Fitra Logo Blog
December 26, 2025 By Al Fitra Noor

Apa itu System Touchpoint?

Apa itu System Touchpoint?

Pernahkah Anda memutuskan untuk mampir ke sebuah warung makan atau toko hanya karena tempatnya terlihat terang, bannernya bersih, dan area parkirnya rapi, padahal Anda belum pernah mencoba makanannya? Fenomena ini bukanlah kebetulan. Ada sebuah sistem yang bekerja membimbing pilihan Anda, yang disebut dengan System Touchpoint.

Apa Itu System Touchpoint?

Secara sederhana, system touchpoint adalah segala bentuk titik interaksi non-manusia yang menghubungkan sebuah brand dengan pelanggannya. Berbeda dengan human touchpoint yang melibatkan interaksi langsung dengan staf atau manusia, system touchpoint bersifat benda mati atau digital yang mampu membentuk persepsi pelanggan.

System touchpoint bisa berupa sesuatu yang:

  • Terlihat: Papan nama toko, tata letak ruangan (layout), warna kemasan, hingga desain aplikasi mobile.
  • Terdengar: Musik latar di dalam toko atau suara notifikasi aplikasi.
  • Tercium: Aroma kopi yang sengaja dibuat menguar di area kafe.
  • Dirasakan secara digital: Kecepatan loading website, kemudahan transaksi, atau keamanan sistem pembayaran.

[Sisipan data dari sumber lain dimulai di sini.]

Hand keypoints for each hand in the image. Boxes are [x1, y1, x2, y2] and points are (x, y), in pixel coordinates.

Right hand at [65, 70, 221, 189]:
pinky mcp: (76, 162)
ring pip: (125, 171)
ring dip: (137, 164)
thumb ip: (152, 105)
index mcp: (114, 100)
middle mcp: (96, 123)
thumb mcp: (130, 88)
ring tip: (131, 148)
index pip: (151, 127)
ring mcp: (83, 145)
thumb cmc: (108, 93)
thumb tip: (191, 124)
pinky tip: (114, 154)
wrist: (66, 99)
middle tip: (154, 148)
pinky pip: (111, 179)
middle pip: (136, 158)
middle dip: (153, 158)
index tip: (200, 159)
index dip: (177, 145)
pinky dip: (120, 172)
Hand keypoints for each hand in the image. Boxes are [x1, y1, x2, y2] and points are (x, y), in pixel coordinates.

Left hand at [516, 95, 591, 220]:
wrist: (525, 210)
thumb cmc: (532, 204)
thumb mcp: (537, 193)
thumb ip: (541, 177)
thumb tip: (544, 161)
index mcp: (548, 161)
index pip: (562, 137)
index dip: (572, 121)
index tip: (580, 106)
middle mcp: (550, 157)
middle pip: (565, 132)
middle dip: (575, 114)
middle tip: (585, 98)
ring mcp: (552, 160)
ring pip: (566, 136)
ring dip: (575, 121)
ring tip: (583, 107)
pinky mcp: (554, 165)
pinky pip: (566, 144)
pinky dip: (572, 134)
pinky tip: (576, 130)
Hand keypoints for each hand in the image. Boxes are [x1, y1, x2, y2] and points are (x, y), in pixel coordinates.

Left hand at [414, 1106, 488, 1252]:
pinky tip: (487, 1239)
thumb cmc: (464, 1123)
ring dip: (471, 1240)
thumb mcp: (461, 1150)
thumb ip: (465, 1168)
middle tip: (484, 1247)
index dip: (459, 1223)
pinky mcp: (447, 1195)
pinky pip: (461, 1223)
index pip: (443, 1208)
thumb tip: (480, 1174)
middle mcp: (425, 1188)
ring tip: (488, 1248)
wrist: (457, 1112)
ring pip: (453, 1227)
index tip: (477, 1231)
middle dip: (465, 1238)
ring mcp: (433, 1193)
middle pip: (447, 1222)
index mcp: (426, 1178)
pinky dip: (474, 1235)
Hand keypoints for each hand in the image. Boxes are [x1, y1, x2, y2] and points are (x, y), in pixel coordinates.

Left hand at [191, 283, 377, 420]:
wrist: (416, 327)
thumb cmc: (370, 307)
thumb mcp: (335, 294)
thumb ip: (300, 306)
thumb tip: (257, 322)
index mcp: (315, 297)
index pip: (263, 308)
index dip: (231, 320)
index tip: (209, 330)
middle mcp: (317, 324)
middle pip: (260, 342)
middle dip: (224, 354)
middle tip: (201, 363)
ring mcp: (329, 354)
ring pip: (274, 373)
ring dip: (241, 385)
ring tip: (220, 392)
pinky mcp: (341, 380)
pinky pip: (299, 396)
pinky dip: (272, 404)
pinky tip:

Karakteristik Utama System Touchpoint

Mengapa sistem ini begitu krusial bagi sebuah bisnis? Berikut adalah beberapa karakteristik utamanya:

  1. Bekerja 24 Jam: Karena bersifat non-manusia, sistem ini bekerja tanpa henti, tidak mengenal rasa lelah, dan tidak memiliki mood swing.
  2. Membentuk Kesan Pertama: Sering kali, interaksi awal pelanggan dengan brand dimulai jauh sebelum mereka bertemu dengan staf, seperti saat melihat logo di jalan atau membaca ulasan di Google Maps.
  3. Sutradara Pengalaman: System touchpoint berfungsi seperti sutradara yang mengatur panggung agar setiap elemen berada di tempat yang tepat untuk menciptakan kesan yang konsisten bagi pelanggan.

Jenis-Jenis System Touchpoint

Dalam pengaplikasiannya, system touchpoint dibagi menjadi dua kategori besar:

  • Fisik: Mencakup hal-hal nyata di lokasi bisnis. Contohnya adalah lampu yang terang, etalase produk yang rapi (fisik terlihat), hingga suhu ruangan yang nyaman dan aroma yang menggoda (fisik tidak terlihat).
  • Digital: Mencakup pengalaman pelanggan di dunia maya. Contohnya adalah tampilan antarmuka (UI) aplikasi yang jelas (digital terlihat) hingga stabilitas server saat situs sedang ramai pengunjung (digital tidak terlihat).

Tiga Peran Utama: Attract, Guide, dan Conclude

Untuk menciptakan pengalaman yang sempurna, system touchpoint menjalankan tiga fungsi utama:

  • Attract (Menarik): Menarik perhatian dan memicu rasa penasaran pelanggan (misalnya: papan nama yang kontras).
  • Guide (Memandu): Memudahkan perjalanan pelanggan agar tidak bingung (misalnya: tanda petunjuk arah atau menu digital yang intuitif).
  • Conclude (Menutup): Meninggalkan kesan positif di akhir interaksi (misalnya: ucapan terima kasih pada struk belanja).

Kesimpulan

System touchpoint bukan sekadar “pemanis” visual, melainkan bagian inti dari strategi pengalaman pelanggan (customer experience). Dengan merancang titik-titik interaksi ini secara sengaja, sebuah brand bisa “berbicara” tanpa kata-kata, membangun kepercayaan, dan memastikan pelanggan mendapatkan pengalaman yang menyenangkan bahkan sebelum mereka bertegur sapa dengan staf Anda.